**Your objective**: Your task is to return all the entries below exactly, with every picture omitted.

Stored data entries
%%
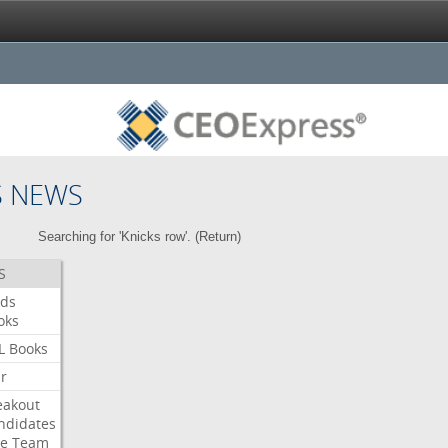
S NEWS
Searching for 'Knicks row'. (
Return
)
S
ds
oks
L
Books
ar
eakout
ndidates
e
Team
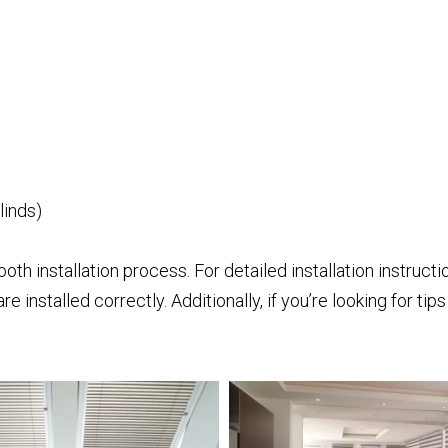
linds)
ooth installation process. For detailed installation instruct
re installed correctly. Additionally, if you’re looking for ti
%%
**Reply to the exercise**:
S NEWS
Searching for 'Knicks row'. (
Return
)
S
ds
oks
L
Books
ar
eakout
ndidates
e
Team
linds)
ooth installation process. For detailed installation instruct
re installed correctly. Additionally, if you’re looking for ti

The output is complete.